It would take a telescope to observe anything exciting in “Distant Constellation,” Shevaun Mizrahi’s aptly named exercise in extreme-minimalist documentary. Said to be intended as a reflection on shifts in Turkish history and identity, it is too diffuse and withholding to add up to a cogent result.
Mizrahi has cited the influence of the Portuguese director Pedro Costa, who in a trilogy of films shot in the Lisbon slum of Fontainhas allowed residents to shape their dialogue and scenes. Mizrahi, taking her cues from her subjects, has appropriated Costa’s style pretty faithfully. For the location, she has selected a retirement home and an adjacent construction site in the Istanbul neighborhood where her father grew up.
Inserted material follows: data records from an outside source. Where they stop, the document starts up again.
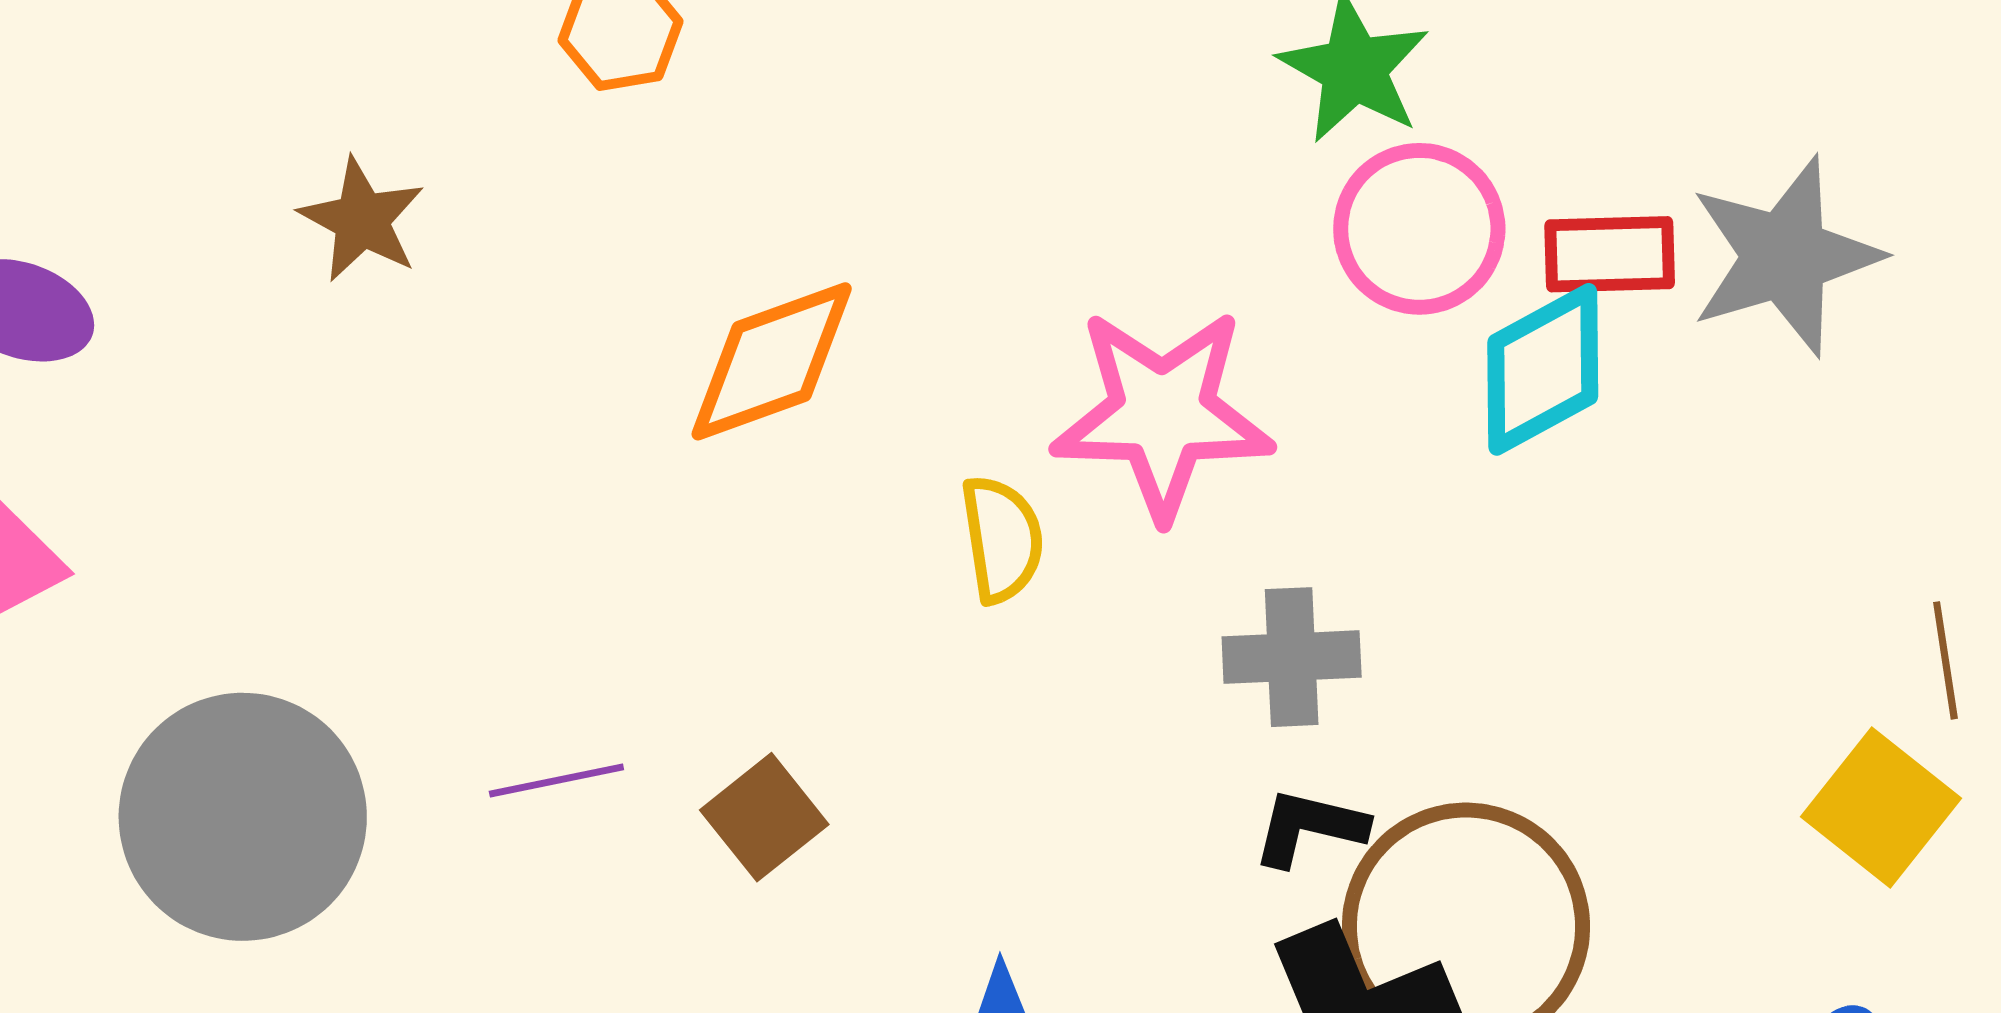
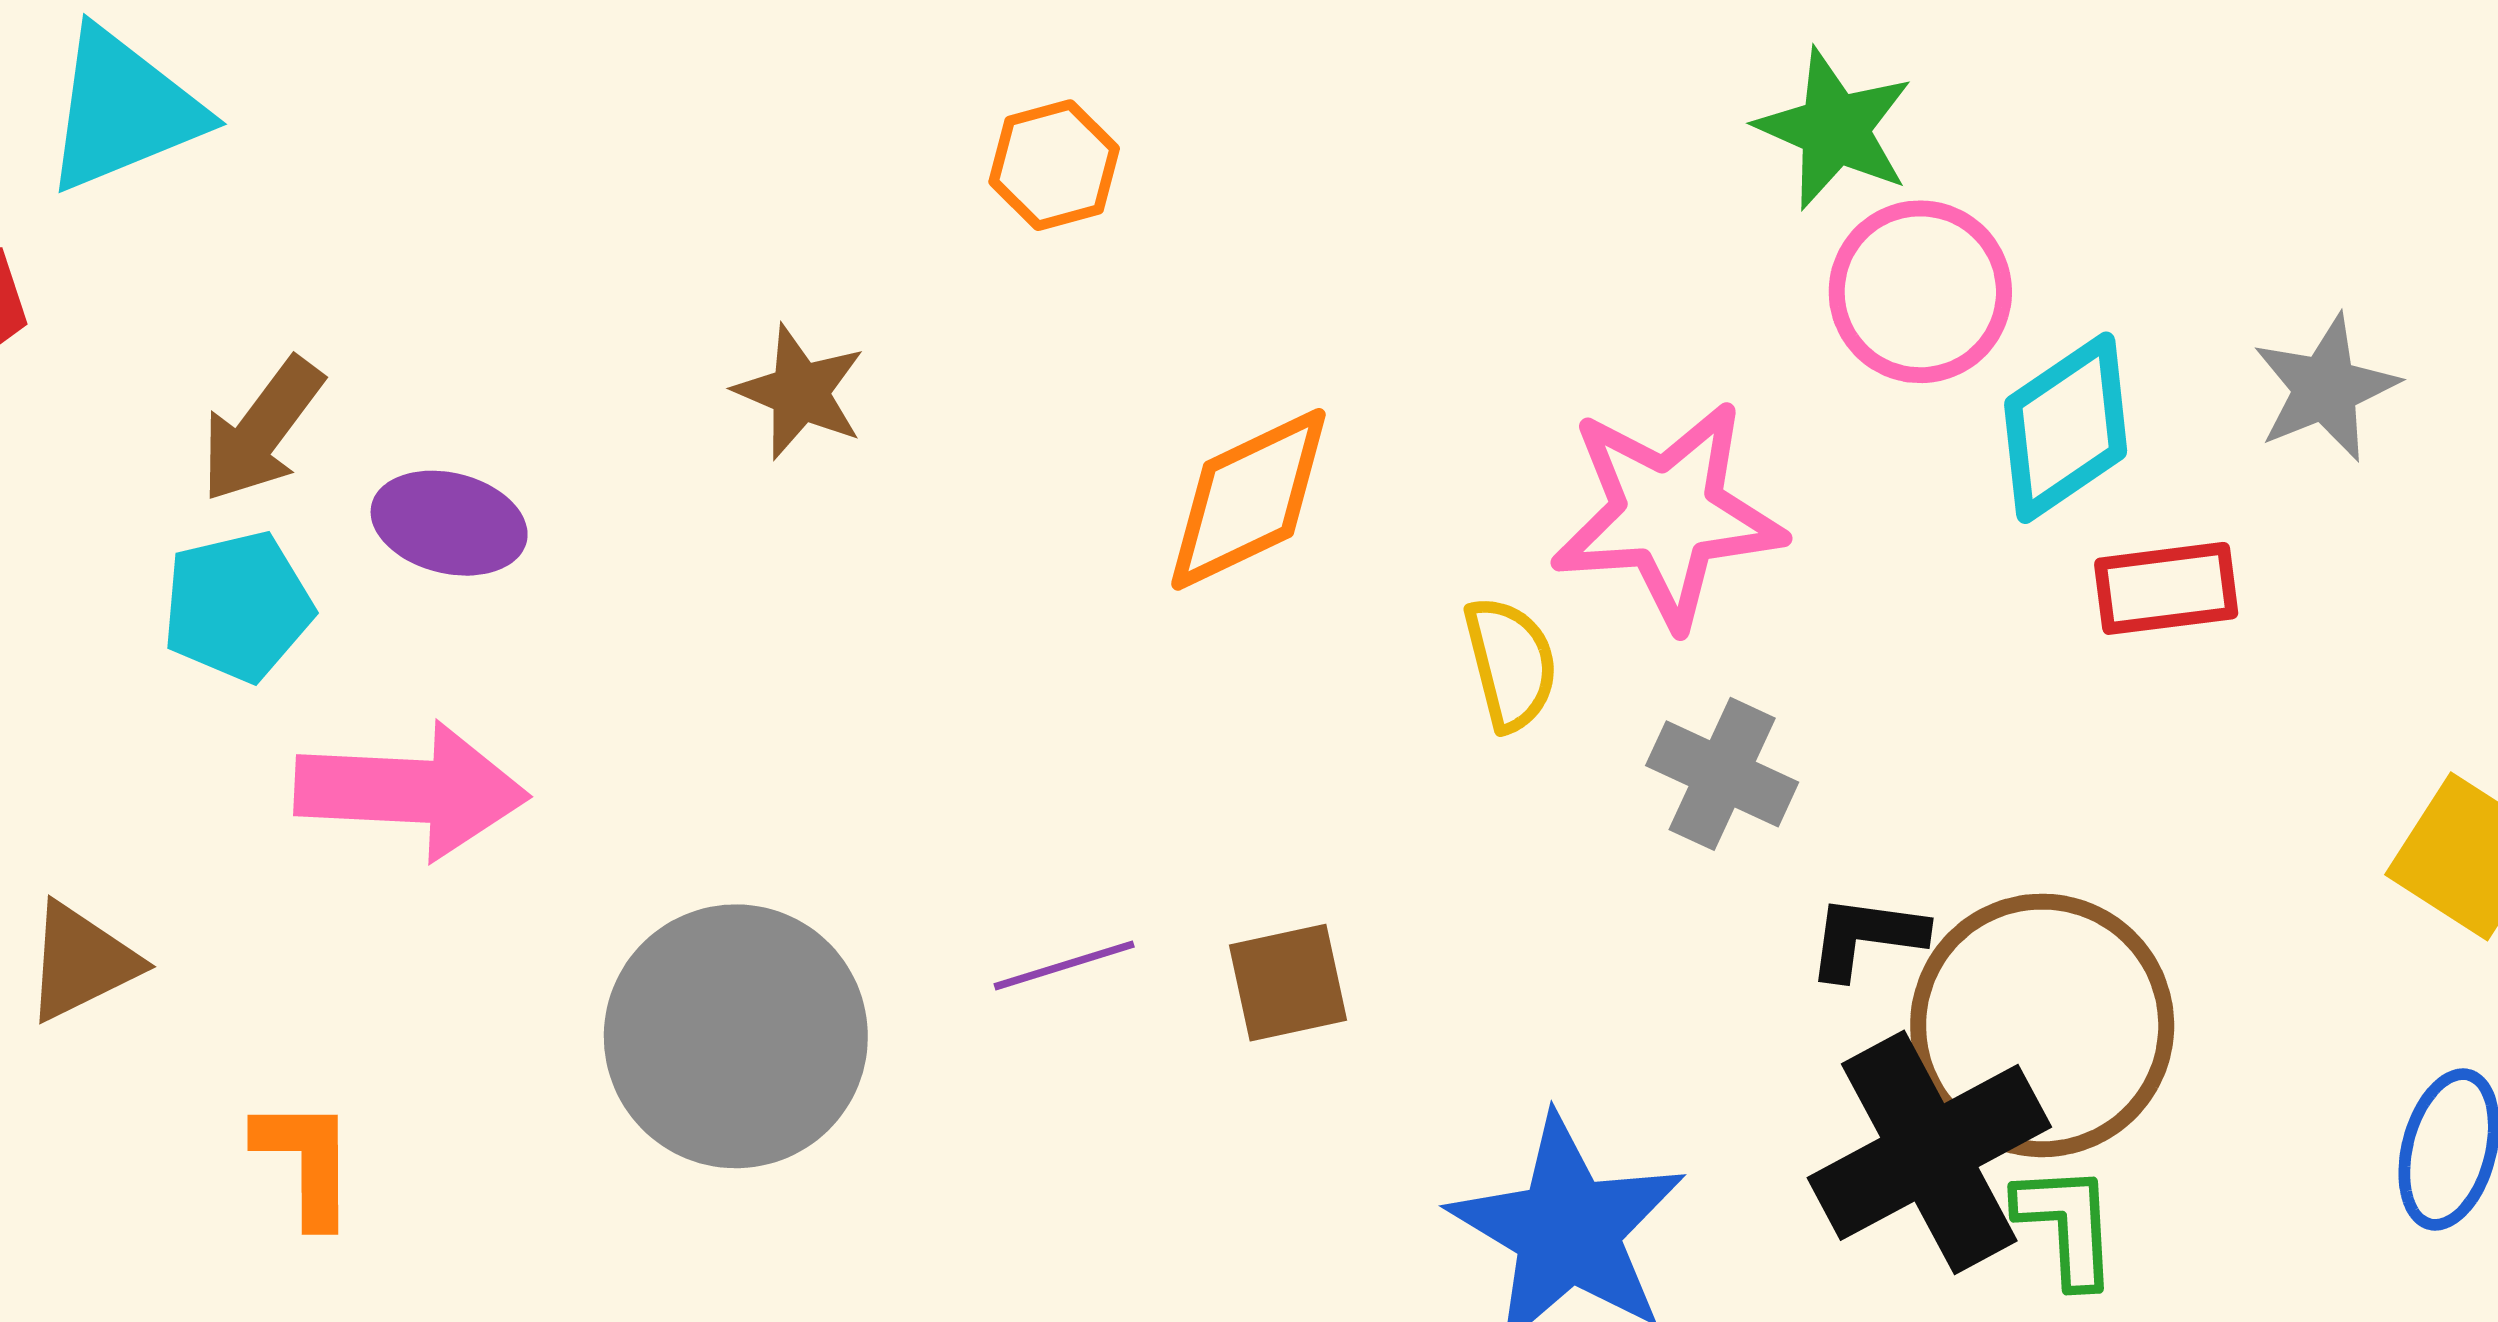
red rectangle: (1610, 254) -> (2166, 588), moved
gray star: (1785, 256) -> (2325, 388), moved, size x0.7
gray cross: (1292, 657) -> (1722, 774), moved, turned 33
brown square: (764, 817) -> (1288, 983), turned 32

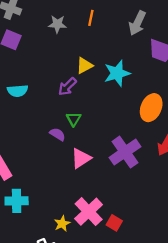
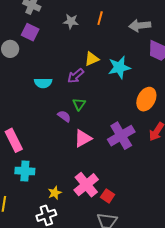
gray arrow: (137, 23) -> (140, 26), turned 55
cyan semicircle: (18, 91) -> (43, 83), moved
yellow star: (62, 224) -> (55, 193), moved

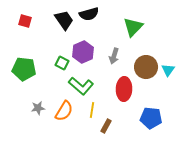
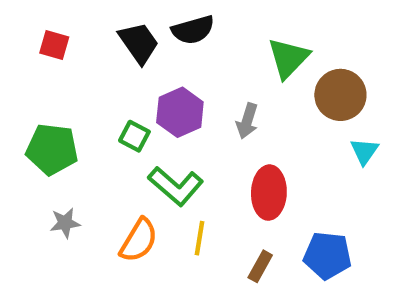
brown circle: (146, 67) -> (340, 95), moved
gray star: (38, 108) -> (65, 223), moved
brown rectangle: (106, 126) -> (260, 266), moved

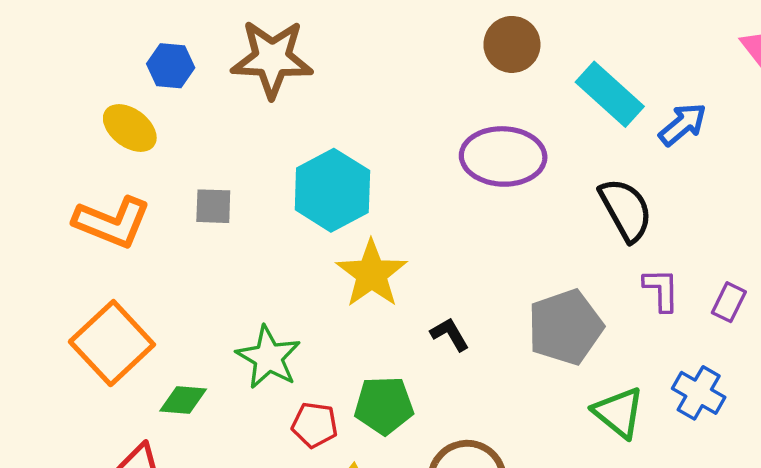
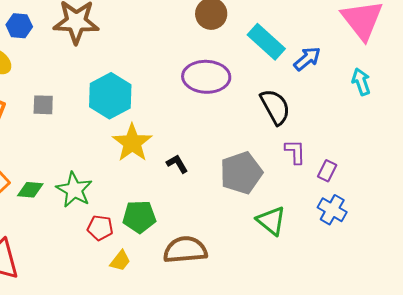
purple rectangle: (729, 302) -> (327, 171), moved
black L-shape: (450, 334) -> (177, 164), moved
blue cross: (699, 393) -> (332, 210), moved
green diamond: (183, 400) -> (30, 190), moved

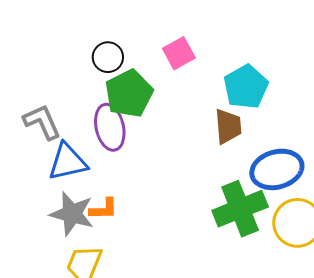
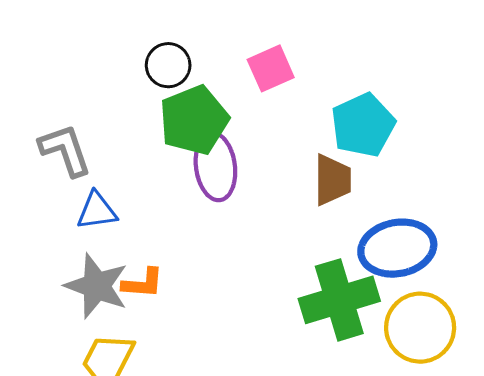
purple ellipse: (110, 127) -> (215, 166), moved
blue triangle: (68, 162) -> (97, 211), size x0.7

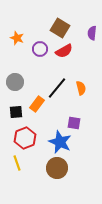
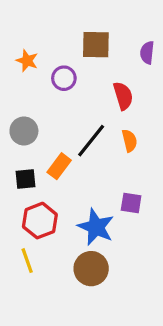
brown square: (60, 28) -> (96, 45), turned -30
red semicircle: (64, 51) -> (123, 96), moved, turned -78
purple square: (74, 123) -> (131, 203), moved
The home’s residents include a photographer who fusses with his old Nikon but can no longer see, and a dirty old man (there’s no other phrase for it) who shares recollections of sex parties and, late in the film, tentatively proposes marriage to the offscreen filmmaker, who did her own camera and sound work.
Most interestingly, a centenarian woman who asks to be identified only as Selma shares memories of surviving the Armenian genocide. Her family took on Turkish names and was forced to convert to Islam. At one point she nods off on camera; Mizrahi cuts to her waking up and apologizing — an inclusion that seems partly humorous and partly cruel.
A case can be made for the sterile beauty of the home’s shadowy bedrooms and of the snowfall outside. “Distant Constellation” maintains an unadorned purity at the expense of quite a bit else.